After poring over the statistics from the 1981 Class AAA state championship football game between Roseburg and Lebanon, there was one that blew my mind.
Lebanon finished with minus-52 yards of total offense.
The Warriors had minus-55 yards rushing, three yards passing and one first down over 48 minutes.
“Roseburg just outplayed us,” Lebanon coach Randy Wegner admitted following a 22-0 loss to the Indians in cold and rainy conditions at Civic Stadium in Portland. “They just flew to the ball, we couldn’t get anything going. They are the finest defensive team we’ve faced.”
“All I could see was black,” Warriors quarterback Cory Carroll said. “They shut us down totally.”
The Indians (14-0) earned their first state football title under Thurman Bell, becoming the first Oregon prep team to win 14 games in a season.
How dominant were they? Well, Roseburg outscored its opponents 442-70, winning by an average of 26 points. The Tribe didn’t allow a single point in the second and third quarters that season.
“Saturday, there was no question to who No. 1 was,” wrote Greg Hanberg, who covered the Indians that season for The News-Review. “Roseburg fought off the monsoon weather conditions and played football. Lebanon, on the other hand, spent the day wallowing backwards against a fierce Indian defense.”
I was in college at this time. I had an opportunity to learn more about the ’81 Indians during a reunion dinner in Roseburg in 2016.
I got to speak with the likes of Kory Wilson, the quarterback on that team, wide receiver/free safety Dave Zech and fullback Rick Cram.
It was a senior-dominated club that entered the season with high expectations and fulfilled them. Twenty of 22 starting positions were occupied by seniors.
“There was such a loyalty to one another,” Wilson said during the reunion event. “From an early age we knew we had a group with talent. We played together from junior high on and were highly successful. We never lost a game at Fremont, and the only game Jo Lane lost was to us, so you had two junior highs that were really dominating the competition.
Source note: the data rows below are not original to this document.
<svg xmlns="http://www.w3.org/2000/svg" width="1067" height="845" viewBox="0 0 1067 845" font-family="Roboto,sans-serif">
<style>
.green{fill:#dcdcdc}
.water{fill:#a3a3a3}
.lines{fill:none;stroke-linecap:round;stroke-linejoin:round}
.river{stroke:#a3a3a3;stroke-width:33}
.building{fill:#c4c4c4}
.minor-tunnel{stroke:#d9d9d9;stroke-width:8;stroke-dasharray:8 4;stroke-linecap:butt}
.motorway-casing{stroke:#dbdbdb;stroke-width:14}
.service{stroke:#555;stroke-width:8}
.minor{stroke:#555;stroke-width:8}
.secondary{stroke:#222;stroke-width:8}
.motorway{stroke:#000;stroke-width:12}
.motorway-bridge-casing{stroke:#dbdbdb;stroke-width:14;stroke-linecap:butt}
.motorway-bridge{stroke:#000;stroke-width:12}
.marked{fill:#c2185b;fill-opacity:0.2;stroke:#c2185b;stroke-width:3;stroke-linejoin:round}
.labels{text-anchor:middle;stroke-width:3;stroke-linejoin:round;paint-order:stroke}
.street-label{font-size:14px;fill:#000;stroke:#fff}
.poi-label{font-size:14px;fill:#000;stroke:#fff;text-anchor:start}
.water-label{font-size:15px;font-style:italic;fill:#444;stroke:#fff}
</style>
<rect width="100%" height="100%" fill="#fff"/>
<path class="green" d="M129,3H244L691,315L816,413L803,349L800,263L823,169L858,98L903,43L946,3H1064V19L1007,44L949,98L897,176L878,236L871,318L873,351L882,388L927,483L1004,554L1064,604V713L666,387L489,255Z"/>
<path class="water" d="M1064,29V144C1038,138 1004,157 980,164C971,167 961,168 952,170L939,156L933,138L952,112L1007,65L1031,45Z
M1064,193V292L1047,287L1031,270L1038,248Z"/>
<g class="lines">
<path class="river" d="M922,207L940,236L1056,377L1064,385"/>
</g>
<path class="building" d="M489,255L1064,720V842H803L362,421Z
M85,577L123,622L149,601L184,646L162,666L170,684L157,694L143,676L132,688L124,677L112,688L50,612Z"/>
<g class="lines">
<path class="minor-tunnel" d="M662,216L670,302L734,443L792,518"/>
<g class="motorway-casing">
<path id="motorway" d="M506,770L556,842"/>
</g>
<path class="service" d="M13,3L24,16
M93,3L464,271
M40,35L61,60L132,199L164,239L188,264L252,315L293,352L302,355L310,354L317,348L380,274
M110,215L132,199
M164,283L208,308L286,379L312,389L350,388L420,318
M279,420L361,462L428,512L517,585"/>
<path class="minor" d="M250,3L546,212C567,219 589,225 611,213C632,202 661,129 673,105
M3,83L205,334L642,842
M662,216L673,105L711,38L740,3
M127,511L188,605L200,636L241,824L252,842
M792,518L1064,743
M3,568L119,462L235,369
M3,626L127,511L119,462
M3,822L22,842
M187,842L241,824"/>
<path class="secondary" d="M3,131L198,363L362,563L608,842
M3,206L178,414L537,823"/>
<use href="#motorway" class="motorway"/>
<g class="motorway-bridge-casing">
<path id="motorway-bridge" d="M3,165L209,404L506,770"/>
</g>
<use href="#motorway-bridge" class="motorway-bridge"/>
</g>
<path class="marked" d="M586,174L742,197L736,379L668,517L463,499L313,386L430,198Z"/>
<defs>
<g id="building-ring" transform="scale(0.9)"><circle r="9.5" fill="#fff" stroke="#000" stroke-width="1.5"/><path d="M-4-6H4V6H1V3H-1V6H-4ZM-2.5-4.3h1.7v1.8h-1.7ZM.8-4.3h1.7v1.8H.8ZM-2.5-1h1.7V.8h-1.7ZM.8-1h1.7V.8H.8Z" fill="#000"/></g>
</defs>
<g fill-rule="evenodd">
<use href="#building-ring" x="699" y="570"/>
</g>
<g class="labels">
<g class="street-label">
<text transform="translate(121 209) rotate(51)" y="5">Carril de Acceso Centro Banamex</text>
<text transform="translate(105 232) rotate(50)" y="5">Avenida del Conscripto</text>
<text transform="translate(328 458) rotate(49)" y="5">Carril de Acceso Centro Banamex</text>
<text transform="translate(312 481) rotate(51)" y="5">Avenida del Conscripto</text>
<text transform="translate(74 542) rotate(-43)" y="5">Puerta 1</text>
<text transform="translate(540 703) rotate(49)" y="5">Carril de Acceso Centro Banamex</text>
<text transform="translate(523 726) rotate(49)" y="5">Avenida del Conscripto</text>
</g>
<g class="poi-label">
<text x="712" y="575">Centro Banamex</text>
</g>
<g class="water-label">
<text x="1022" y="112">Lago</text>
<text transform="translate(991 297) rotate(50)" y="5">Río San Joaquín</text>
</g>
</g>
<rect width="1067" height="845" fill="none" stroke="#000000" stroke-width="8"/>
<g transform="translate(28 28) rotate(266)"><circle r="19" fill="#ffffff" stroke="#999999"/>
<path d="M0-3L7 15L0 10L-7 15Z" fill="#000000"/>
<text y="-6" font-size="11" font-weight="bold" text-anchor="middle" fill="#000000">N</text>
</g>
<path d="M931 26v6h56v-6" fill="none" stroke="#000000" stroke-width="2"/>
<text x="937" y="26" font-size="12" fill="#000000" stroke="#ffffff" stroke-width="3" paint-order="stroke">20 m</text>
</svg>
“By the time we got to our senior seasons, expectations were pretty high and it played out. There was tremendous loyalty ... you’re playing not just for yourself, but you have an obligation to all those who worked just as hard. That’s what made this team special.”
Zech, who intercepted three passes in the state title game, felt the Indians were a step ahead of their opponents when it came to preparation.
“We were a well-coached football team,” Zech said. “They had us prepared every single game, especially the state championship game. If you look at what transpired — minus-52 yards for Lebanon — it was incredible. There wasn’t a play we weren’t prepared for.”
Bell told me the most impressive trait about the ’81 team, aside from the talent, was its intelligence. The biggest starter was defensive tackle Joe Del Donno at 6-1, 235.
“I think the team GPA was 3.3,” Bell said. “That was a very bright bunch of kids and it was my job to not get in the way. They had a tremendous work ethic.”
With Jeff Loomis and Troy Ballard, Roseburg featured the best linebacking tandem in the state. Ballard, who was picked the team MVP, and Eddie Stratton, a defensive back, were first-team all-state selections. Loomis made the second team.
Ballard (Idaho) and Loomis (Washington State) both went on to play Division I football.
Wilson directed Roseburg’s triple-option offense, passing for 1,354 yards. Tailback Jamie Skoglund (1,420 yards rushing) and Cram (730 yards) were the top running threats. Wilson and Skoglund were second-team all-state selections.
Kicker Geir Guttuhaugen, an exchange student from Norway, converted seven field goals and 44 PAT kicks.
“We had a lot of strength, a lot of unity,” Cram said. “There was no doubt in my mind (we were going to be good). It was just a team that was unbelievable. It was hard to stop us.”
You can listen to a broadcast of the 1981 state final at 7 p.m. Friday on The Score, 1490 (AM) and 92.3 (FM). It’s the fourth of Classic RHS games that are being aired this fall in place of the Tribe’s 2020 season that has been moved to March because of the coronavirus pandemic.